PROMPT: Extract the stretch from "Acute endometritis is" through "menstruation are explainable." in the passage on endometritis, copying it word for word.

Acute endometritis is the most common form; it has also been described under the names of acute uterine leucorrhœa, acute uterine catarrh, and acute internal metritis. It usually runs a rapid course, ending in recovery or in the chronic form. It undoubtedly passes unrecognized in many instances, and in this way many cases of painful menstruation or suppressed menstruation are explainable.

It can be said that at each and every menstrual period there is a physiological catarrh, which belongs to the natural process of the menstrual function. During each menstruation there is a hyperæmia, or congestion of the mucous membrane, so that the turgent blood vessels rupture, and this constitutes the menstrual flow. Before this congestion reaches the point of bursting the capillaries, and about the time that the sanguineous flow ceases, there is an increased and altered mucous secretion of the mucous membrane. If this secretion is prolonged beyond the normal period that constitutes healthy menstruation, or if it continues to be present at any time between the menstrual periods, it constitutes a disease or a catarrh. Now when we consider the close relation that the normal functions of the womb have to those that are abnormal, and that the one may be the stepping-stone to the other, we need not be surprised that endometritis, or catarrh of the womb, is one of the most common affections to which women are liable.

PROVIDED RECORDS:
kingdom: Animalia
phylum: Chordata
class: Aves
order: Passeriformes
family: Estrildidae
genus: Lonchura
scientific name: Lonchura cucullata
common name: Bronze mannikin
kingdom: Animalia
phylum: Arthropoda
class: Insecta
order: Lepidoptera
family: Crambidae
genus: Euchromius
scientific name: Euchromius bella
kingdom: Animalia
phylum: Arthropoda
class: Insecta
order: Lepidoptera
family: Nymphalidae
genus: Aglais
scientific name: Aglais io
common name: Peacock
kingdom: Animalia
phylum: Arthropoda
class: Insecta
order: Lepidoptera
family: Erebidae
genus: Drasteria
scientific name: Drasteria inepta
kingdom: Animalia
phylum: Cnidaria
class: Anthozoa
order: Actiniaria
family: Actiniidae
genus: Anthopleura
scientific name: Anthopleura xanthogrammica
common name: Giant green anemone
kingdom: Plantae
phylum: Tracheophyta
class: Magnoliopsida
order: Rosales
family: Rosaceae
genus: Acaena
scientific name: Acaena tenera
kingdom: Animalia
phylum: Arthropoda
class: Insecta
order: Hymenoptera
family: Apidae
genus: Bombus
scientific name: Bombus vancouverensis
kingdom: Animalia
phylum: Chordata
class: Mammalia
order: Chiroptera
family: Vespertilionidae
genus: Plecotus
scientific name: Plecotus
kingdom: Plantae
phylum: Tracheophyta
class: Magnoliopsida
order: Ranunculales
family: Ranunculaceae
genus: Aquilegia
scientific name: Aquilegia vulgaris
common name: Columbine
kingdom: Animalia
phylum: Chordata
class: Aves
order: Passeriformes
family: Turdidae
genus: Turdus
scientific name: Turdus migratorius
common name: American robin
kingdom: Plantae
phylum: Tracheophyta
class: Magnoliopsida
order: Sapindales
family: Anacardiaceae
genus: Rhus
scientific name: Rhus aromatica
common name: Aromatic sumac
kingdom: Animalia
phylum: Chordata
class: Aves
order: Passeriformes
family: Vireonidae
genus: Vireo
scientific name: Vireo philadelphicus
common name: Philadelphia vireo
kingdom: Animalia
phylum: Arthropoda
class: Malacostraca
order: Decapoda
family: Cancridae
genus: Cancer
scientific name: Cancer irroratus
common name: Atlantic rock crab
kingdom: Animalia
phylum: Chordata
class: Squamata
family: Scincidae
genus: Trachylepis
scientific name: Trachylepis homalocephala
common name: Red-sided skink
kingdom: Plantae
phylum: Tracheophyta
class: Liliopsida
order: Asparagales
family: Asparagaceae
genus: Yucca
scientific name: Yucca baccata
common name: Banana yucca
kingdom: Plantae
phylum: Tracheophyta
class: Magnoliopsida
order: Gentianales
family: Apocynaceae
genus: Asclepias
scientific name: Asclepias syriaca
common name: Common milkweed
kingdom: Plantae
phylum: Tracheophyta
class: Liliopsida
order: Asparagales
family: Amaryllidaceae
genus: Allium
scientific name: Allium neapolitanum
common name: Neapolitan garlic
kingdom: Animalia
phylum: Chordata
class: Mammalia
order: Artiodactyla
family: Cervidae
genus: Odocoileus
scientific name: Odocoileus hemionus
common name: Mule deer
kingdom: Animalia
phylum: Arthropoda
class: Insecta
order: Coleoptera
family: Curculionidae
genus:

YOUR RESPONSE:
Acute endometritis is the most common form; it has also been described under the names of acute uterine leucorrhœa, acute uterine catarrh, and acute internal metritis. It usually runs a rapid course, ending in recovery or in the chronic form. It undoubtedly passes unrecognized in many instances, and in this way many cases of painful menstruation or suppressed menstruation are explainable.